▶ What the exercise asks
Arrange every line of the records below as a numbered list, skipping any blank lines and leaving out the pictures.

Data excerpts
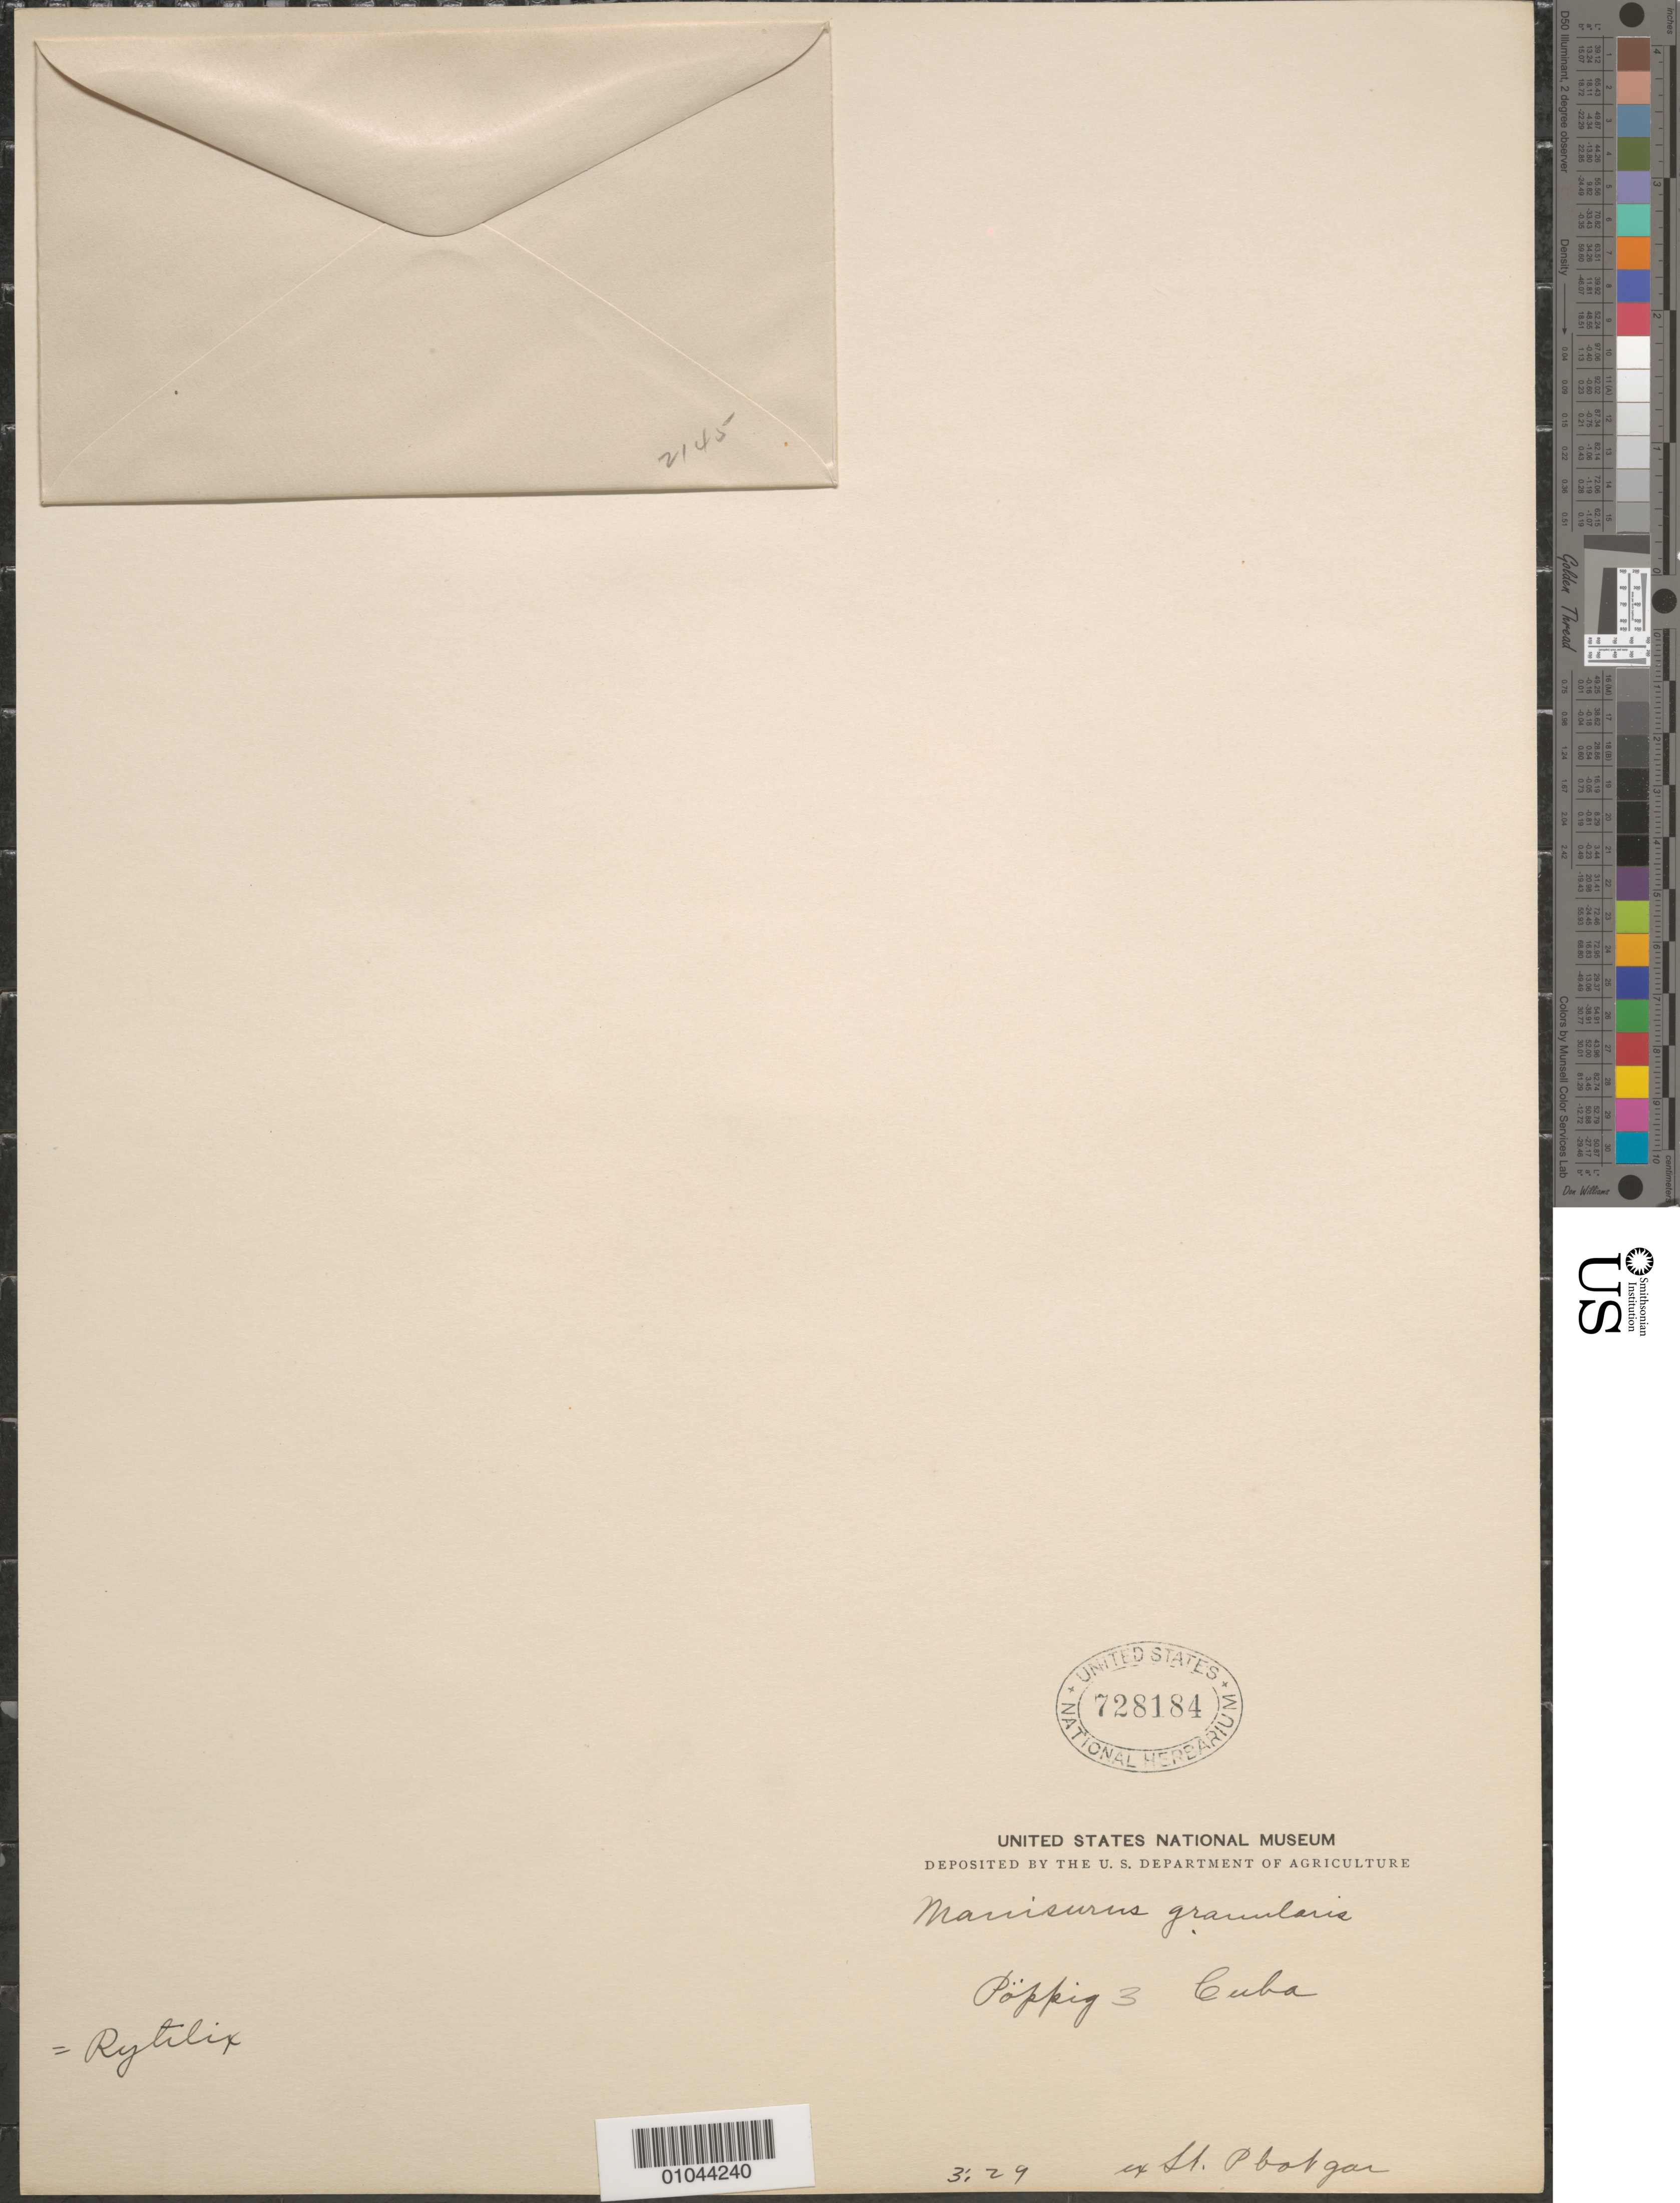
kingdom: Plantae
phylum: Tracheophyta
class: Liliopsida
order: Poales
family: Poaceae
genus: Mnesithea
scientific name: Mnesithea granularis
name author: (L.) de Koning & Sosef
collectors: E. F. Poeppig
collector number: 2145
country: Cuba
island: Cuba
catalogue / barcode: US 728184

▶ Complete output
1. kingdom: Plantae
2. phylum: Tracheophyta
3. class: Liliopsida
4. order: Poales
5. family: Poaceae
6. genus: Mnesithea
7. scientific name: Mnesithea granularis
8. name author: (L.) de Koning & Sosef
9. collectors: E. F. Poeppig
10. collector number: 2145
11. country: Cuba
12. island: Cuba
13. catalogue / barcode: US 728184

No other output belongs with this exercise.